Presenting the Business Case
Preparing Your Champion
Your champion will likely present the business case internally. Prepare them thoroughly:
- Walk them through every section and help them anticipate questions
- Prepare a FAQ document with answers to the 10 most likely questions from finance
- Create a one-page summary they can use for hallway conversations
- Offer to attend the presentation or be available by phone for technical questions
Handling Finance Objections
"These projections are too optimistic." "The sensitivity analysis on page [X] shows the investment is positive even at 40% below projections.

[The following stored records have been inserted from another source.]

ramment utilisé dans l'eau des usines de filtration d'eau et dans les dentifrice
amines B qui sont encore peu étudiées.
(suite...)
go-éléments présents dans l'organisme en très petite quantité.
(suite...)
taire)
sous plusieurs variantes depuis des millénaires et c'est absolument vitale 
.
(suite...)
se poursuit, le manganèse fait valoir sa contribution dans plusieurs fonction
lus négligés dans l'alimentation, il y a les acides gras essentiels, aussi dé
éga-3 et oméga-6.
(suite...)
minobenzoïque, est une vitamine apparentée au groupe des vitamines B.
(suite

We used conservative assumptions throughout and have documented every assumption for your review. We are happy to adjust any specific assumption you believe should be more conservative."

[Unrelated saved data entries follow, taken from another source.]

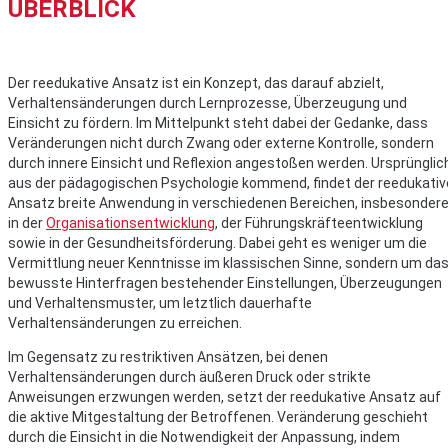
ÜBERBLICK
Der reedukative Ansatz ist ein Konzept, das darauf abzielt,
Verhaltensänderungen durch Lernprozesse, Überzeugung und
Einsicht zu fördern. Im Mittelpunkt steht dabei der Gedanke, dass
Veränderungen nicht durch Zwang oder externe Kontrolle, sondern
durch innere Einsicht und Reflexion angestoßen werden. Ursprünglic
aus der pädagogischen Psychologie kommend, findet der reedukativ
Ansatz breite Anwendung in verschiedenen Bereichen, insbesonder
in der
Organisationsentwicklung
, der Führungskräfteentwicklung
sowie in der Gesundheitsförderung. Dabei geht es weniger um die
Vermittlung neuer Kenntnisse im klassischen Sinne, sondern um da
bewusste Hinterfragen bestehender Einstellungen, Überzeugungen
und Verhaltensmuster, um letztlich dauerhafte
Verhaltensänderungen zu erreichen.
Im Gegensatz zu restriktiven Ansätzen, bei denen
Verhaltensänderungen durch äußeren Druck oder strikte
Anweisungen erzwungen werden, setzt der reedukative Ansatz auf
die aktive Mitgestaltung der Betroffenen. Veränderung geschieht
durch die Einsicht in die Notwendigkeit der Anpassung, indem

"Can we start smaller to test the ROI?" "Yes. The phased implementation plan includes a pilot phase that tests the AI on a subset of the workload. We will measure actual results against projections at the 90-day mark. If results fall short, we can adjust or exit before committing to the full deployment."
"We need to compare this against other vendors." "We encourage that. The business case is structured around the business outcomes, not our specific technology. You can use the same framework to evaluate any vendor's proposal. We believe the comparison will favor our approach based on [specific differentiators]."
"What happens if we cancel the engagement?" "The contract includes a termination clause with [X] days notice. Your internal systems and data remain fully under your control. We provide complete documentation so that you can maintain or transition the AI systems independently."
Building Business Cases at Scale
Create Templates by Vertical
Develop business case templates for each industry and use case you commonly sell. Templates should include:
- Standard financial model structure with industry-specific assumptions
- Typical cost categories and benefit categories for the vertical
- Industry benchmarks for key metrics
- Common risk factors and mitigations
Templates reduce business case preparation from 20-30 hours to 8-12 hours while maintaining quality.
Collect Client Data for Benchmarks
As you build business cases for more clients, collect anonymized data on actual results:
- Actual versus projected ROI
- Actual implementation timelines
- Actual adoption rates
- Actual performance improvements
This real-world data strengthens future business cases because you can reference proven results, not just projections.
Your Next Step
Take your most recent proposal that is pending approval and build a formal business case using the framework above. Include the financial analysis with NPV and payback period, the sensitivity analysis, and the risk assessment. Send it to your champion with a note: "I built this to help with your internal approval process. It is designed to address the questions your finance team will ask. Would it be helpful to walk through it together before you present it internally?" The business case will accelerate the deal, and the process of building it will become a reusable capability for every future engagement.